Selected extract:
# Need mens perspective



## mchris1 (5 mo ago)

I know initiating sex is a big topic among relationships, I would like to know mens view point on this. I agree women can be too subtle at times. What is a man looking for as far as initiation goes?

Insight: I have a very high sex drive but I highly fear rejection and feel I may ask at inconvenient times.


----------



## Diana7 (Apr 19, 2016)

Your fiance is cheating according to your other post and has an std so please don't have sex with him at all.


----------



## mchris1 (5 mo ago)

Diana7 said:


> Your fiance is cheating according to your other post and has an std so please don't have sex with him at all.


I do not plan on having sex with my fiancé until when/if the situation is sorted out. This post wasn’t in connection with my current situation it is just an interesting topic.


----------



## Enigma32 (Jul 6, 2020)

As a man, I have always preferred when women are subtle about sex. The least attractive women to me have always been the drunk ones that try to throw themselves at me at the bar. Just being pushy about it. It's a turn off, no matter what they look like. If a woman is attractive, she shouldn't need to do that. Just put on something sexy and your guy should notice. It also helps if the woman is the affectionate type and not a cold fish 95% of the time until you get laid.


----------



## mchris1 (5 mo ago)

Enigma32 said:


> As a man, I have always preferred when women are subtle about sex. The least attractive women to me have always been the drunk ones that try to throw themselves at me at the bar. Just being pushy about it. It's a turn off, no matter what they look like. If a woman is attractive, she shouldn't need to do that. Just put on something sexy and your guy should notice. It also helps if the woman is the affectionate type and not a cold fish 95% of the time until you get laid.


Agreed! I think a majority of women(not all) don’t know where the balance is when it comes to initiating or don’t know where they stand. Granted every situation will be different. I read an article stating a majority of men feel their partner is too subtle or doesn’t initiate sex enough and feel unwanted. It’s interesting to see the other side of the thought process!


----------



## oldshirt (Apr 1, 2017)

mchris1 said:


> Insight: I have a very high sex drive but I highly fear rejection and feel I may ask at inconvenient times.

Input for this task:
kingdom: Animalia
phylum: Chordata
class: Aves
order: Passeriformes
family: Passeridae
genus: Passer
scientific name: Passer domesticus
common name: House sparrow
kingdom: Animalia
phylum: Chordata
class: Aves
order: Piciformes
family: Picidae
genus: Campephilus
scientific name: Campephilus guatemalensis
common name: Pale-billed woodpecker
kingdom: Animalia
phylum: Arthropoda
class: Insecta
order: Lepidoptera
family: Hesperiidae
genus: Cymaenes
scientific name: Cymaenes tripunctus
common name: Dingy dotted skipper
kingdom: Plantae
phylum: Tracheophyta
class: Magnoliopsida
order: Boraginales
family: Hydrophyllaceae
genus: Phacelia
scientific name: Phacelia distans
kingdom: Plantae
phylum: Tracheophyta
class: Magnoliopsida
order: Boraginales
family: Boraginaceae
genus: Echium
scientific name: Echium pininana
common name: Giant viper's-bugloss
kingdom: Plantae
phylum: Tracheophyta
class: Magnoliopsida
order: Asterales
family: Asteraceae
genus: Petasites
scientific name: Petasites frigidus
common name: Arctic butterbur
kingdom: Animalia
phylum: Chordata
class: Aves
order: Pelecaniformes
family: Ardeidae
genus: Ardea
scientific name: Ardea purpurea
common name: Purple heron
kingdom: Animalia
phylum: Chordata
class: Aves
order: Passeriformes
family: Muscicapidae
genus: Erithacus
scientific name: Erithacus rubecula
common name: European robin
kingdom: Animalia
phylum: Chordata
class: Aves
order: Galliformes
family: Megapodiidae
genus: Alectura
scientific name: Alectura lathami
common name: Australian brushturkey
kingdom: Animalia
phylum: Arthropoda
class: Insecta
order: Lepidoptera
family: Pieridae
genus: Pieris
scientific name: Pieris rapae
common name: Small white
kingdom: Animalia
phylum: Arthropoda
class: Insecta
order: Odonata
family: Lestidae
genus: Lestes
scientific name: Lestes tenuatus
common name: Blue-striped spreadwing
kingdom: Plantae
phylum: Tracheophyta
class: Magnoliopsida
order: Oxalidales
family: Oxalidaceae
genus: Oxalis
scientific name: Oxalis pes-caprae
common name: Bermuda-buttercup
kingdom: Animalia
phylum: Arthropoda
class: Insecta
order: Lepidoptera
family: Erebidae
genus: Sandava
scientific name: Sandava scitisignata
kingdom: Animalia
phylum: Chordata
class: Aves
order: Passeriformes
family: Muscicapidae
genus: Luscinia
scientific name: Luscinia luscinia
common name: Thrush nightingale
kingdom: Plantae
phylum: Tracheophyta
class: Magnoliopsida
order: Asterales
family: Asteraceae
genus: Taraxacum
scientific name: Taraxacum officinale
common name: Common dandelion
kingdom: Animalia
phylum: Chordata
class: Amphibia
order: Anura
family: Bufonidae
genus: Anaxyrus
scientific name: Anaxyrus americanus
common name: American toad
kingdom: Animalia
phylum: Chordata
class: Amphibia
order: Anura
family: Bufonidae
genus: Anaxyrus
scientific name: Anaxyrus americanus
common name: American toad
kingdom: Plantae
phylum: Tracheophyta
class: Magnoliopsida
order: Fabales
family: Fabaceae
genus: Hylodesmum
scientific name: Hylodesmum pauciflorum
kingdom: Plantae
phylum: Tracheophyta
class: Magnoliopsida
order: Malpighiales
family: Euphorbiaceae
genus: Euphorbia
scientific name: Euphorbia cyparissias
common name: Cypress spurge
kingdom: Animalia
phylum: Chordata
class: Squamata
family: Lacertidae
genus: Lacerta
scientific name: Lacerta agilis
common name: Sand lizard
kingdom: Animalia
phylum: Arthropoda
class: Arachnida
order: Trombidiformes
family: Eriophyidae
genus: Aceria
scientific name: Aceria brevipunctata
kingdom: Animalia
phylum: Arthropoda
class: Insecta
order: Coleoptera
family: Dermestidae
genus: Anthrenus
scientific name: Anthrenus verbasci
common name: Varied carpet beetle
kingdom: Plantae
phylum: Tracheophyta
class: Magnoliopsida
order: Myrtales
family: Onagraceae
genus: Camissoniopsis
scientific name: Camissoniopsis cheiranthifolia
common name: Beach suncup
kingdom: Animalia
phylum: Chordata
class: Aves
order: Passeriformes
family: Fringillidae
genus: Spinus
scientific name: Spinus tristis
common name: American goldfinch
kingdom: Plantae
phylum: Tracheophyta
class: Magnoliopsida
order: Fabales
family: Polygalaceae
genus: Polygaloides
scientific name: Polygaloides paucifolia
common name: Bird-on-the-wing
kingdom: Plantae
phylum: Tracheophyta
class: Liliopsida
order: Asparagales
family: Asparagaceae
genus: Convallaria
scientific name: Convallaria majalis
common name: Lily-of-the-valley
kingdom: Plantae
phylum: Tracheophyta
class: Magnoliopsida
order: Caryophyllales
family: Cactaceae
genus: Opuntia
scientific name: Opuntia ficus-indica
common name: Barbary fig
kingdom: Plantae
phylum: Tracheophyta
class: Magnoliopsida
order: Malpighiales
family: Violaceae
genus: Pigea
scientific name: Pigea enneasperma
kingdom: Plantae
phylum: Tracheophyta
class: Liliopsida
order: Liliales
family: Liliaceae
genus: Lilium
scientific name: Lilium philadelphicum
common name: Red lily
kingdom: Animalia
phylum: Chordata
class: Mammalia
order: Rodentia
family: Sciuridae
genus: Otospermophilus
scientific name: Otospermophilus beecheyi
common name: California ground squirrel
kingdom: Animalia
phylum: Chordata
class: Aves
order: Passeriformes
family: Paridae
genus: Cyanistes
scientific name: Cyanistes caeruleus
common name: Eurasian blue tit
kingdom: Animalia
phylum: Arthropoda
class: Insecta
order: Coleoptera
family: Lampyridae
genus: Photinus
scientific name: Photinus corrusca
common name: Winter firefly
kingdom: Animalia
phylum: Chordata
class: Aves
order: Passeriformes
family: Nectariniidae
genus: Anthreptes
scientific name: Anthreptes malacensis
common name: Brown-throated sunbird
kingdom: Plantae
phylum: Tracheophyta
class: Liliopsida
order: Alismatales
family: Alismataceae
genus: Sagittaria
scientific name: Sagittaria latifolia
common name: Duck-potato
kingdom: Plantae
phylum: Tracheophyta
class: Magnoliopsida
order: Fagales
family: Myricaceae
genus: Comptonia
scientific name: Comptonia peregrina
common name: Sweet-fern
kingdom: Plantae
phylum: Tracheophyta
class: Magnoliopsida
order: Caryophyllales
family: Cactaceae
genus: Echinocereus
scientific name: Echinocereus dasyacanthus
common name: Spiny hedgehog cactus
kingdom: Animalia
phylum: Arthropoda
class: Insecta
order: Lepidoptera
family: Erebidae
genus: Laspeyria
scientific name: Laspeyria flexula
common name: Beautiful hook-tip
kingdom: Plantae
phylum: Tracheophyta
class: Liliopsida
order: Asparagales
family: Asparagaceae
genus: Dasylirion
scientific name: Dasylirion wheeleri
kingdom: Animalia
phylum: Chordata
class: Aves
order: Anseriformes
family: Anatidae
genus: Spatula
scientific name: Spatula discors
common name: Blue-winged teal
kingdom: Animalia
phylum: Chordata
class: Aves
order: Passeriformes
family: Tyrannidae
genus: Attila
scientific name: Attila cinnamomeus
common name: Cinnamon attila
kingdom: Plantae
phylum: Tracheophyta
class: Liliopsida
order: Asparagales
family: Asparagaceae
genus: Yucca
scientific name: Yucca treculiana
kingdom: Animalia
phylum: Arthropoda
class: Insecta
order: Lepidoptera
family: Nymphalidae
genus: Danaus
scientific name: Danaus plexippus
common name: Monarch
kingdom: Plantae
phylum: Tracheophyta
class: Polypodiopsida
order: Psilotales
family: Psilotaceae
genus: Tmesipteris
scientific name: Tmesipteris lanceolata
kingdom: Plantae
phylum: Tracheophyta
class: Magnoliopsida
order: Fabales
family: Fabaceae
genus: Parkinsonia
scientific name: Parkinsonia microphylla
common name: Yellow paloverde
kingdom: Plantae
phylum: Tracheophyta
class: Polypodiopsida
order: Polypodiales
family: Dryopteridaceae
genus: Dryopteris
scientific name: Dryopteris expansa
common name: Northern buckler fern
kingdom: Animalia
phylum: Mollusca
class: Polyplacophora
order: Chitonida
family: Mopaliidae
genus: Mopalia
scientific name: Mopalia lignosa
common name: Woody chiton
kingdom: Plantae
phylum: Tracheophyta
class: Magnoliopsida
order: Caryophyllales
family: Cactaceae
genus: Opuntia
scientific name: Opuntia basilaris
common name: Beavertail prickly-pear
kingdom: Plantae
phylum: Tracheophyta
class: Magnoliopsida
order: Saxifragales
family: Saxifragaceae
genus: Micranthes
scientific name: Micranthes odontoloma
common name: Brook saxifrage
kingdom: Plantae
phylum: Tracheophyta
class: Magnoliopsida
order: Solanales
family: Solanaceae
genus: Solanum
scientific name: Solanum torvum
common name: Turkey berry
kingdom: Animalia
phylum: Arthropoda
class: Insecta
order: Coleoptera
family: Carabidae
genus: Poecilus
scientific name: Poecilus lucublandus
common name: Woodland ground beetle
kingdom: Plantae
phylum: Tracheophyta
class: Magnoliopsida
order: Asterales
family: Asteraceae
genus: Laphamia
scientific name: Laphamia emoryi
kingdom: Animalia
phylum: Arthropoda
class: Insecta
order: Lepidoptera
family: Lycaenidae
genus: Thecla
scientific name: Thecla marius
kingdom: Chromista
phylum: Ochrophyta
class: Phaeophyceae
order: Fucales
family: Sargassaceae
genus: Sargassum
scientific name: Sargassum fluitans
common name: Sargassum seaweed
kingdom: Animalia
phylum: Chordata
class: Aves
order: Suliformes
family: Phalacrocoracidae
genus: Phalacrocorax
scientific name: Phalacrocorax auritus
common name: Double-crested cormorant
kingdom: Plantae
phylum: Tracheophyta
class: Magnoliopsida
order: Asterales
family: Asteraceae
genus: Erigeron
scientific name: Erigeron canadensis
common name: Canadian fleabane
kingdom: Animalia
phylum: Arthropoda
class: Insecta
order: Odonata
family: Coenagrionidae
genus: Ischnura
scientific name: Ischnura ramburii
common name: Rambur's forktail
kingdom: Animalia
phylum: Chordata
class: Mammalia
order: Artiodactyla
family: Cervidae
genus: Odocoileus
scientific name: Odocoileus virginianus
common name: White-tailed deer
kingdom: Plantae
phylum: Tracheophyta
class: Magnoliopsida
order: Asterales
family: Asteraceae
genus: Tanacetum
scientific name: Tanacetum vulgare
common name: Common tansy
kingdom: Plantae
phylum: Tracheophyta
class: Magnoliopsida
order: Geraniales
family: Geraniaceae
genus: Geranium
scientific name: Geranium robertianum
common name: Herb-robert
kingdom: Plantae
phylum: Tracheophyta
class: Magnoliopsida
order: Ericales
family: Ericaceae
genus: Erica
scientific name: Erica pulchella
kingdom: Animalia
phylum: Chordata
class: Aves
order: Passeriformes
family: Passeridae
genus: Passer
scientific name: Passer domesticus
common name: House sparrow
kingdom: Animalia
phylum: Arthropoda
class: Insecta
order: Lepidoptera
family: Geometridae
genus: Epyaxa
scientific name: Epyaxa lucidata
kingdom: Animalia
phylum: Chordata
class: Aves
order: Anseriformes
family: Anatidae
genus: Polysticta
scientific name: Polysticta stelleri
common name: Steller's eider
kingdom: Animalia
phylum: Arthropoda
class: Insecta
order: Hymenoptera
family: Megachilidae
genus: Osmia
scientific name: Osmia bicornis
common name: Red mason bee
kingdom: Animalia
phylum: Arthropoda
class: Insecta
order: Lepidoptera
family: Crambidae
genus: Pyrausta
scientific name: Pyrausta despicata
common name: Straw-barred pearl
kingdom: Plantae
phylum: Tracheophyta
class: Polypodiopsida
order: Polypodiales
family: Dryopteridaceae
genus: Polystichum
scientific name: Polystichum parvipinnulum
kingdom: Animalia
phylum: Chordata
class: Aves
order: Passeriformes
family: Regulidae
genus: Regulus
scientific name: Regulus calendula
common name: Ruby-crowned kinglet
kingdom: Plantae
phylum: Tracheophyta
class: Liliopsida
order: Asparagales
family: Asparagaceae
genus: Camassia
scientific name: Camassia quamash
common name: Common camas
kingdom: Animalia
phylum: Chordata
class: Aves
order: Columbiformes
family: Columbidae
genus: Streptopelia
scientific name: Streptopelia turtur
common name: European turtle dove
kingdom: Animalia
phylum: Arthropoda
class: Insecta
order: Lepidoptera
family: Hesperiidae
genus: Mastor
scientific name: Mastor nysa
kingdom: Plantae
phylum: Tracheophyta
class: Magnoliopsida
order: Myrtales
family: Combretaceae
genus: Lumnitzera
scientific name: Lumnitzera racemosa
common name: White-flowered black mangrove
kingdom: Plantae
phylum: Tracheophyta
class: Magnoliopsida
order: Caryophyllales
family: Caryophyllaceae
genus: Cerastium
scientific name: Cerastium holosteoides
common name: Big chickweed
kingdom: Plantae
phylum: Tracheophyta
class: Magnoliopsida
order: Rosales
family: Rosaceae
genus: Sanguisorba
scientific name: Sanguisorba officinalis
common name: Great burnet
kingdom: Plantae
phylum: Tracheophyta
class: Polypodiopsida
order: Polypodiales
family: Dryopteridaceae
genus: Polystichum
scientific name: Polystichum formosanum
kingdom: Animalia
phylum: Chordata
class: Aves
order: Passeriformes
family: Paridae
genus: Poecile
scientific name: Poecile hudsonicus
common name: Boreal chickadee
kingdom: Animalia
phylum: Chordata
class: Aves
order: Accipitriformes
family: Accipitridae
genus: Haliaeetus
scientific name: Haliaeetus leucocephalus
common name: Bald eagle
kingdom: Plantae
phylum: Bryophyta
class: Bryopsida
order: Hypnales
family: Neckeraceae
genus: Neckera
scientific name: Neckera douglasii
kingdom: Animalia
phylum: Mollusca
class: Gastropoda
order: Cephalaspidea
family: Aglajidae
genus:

Exercises:
(a) Could you copy the part of the forum thread that opens with the words containing "Agreed! I think" and closes with "the thought process!"?
(b) Would you set down, word for word, the lines in the rows running from the line that contains "genus: Thecla" through the line that contains "scientific name: Phalacrocorax auritus", both ends included?

The solutions:
(a)
Agreed! I think a majority of women(not all) don’t know where the balance is when it comes to initiating or don’t know where they stand. Granted every situation will be different. I read an article stating a majority of men feel their partner is too subtle or doesn’t initiate sex enough and feel unwanted. It’s interesting to see the other side of the thought process!

(b)
genus: Thecla
scientific name: Thecla marius
kingdom: Chromista
phylum: Ochrophyta
class: Phaeophyceae
order: Fucales
family: Sargassaceae
genus: Sargassum
scientific name: Sargassum fluitans
common name: Sargassum seaweed
kingdom: Animalia
phylum: Chordata
class: Aves
order: Suliformes
family: Phalacrocoracidae
genus: Phalacrocorax
scientific name: Phalacrocorax auritus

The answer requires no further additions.